Separately on Sunday, the Xinjiang party branch punished several police, county and town officials and an official of an Islamic association in the city of Kashgar over a July 28 attack by masked militants that led to almost 100 deaths, and the killing two days later of the imam of Xinjiang's biggest mosque.

The government said 37 civilians were killed in the July 28 attack and 59 "terrorists" were gunned down by security forces in two towns in Shache county in Xinjiang's far south. Police arrested 215 people, Xinhua said.

Shache's party boss was demoted and stripped of his role, with others sacked, demoted or given warnings, Xinhua said, while adding that a former town-level lawmaker was promoted for his "timely reports and good performance" during the attack.

On June 30, three suspected Islamist militants armed with knives and axes killed Juma Tayir, a well-known pro-government Uighur who led prayers at the Id Kah Mosque in the old Silk Road city of Kashgar.

Exiled Uighur groups and human rights activists say the government's repressive policies in Xinjiang, including curbs on Islam, have provoked unrest, a claim which Beijing denies.

"China's policies are leading people to adopt fierce measures of resistance to maintain their dignity and justice,"said Dilxat Raxit, spokesman for the exiled World Uyghur Congress. "The turbulence in the region and China's policies are directly related."

The government also announced guidelines on Sunday to specify what actions legally amount to terrorism or support to terrorists.
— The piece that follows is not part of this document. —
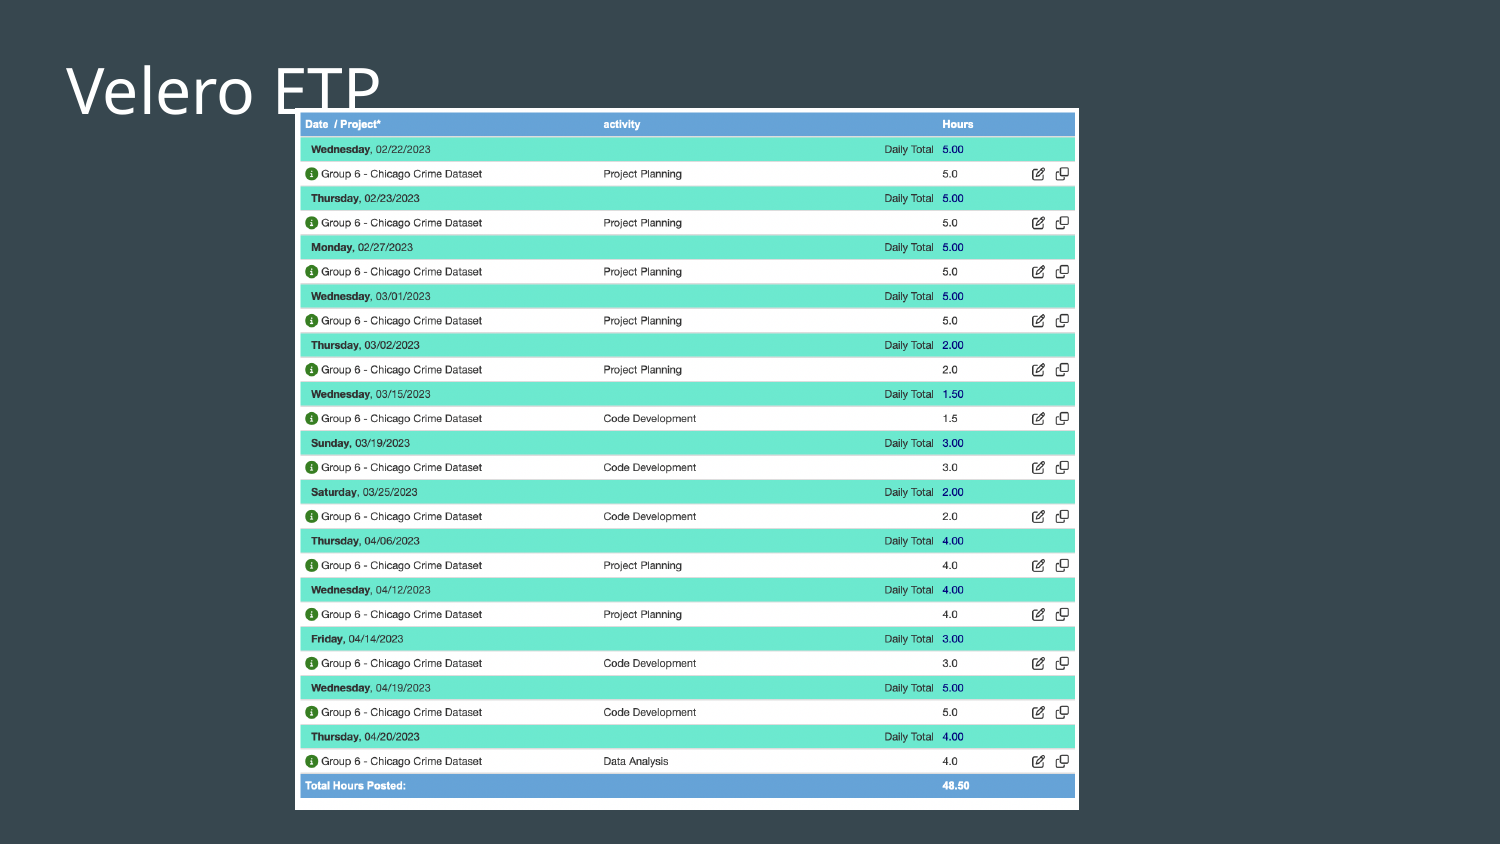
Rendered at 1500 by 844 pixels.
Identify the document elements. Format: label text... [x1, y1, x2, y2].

State media said the guidelines were issued earlier in the month.

The government has blamed a surge in violence over the last year in Xinjiang, home to the Muslim Uighur people, on Islamist militants or separatists, who want an independent state called East Turkestan, it says.

State media say hundreds of people have been killed in the past year's violence, including some police. Tight security makes it difficult for foreign journalists to visit the area, rendering it almost impossible to reach an independent assessment of the situation.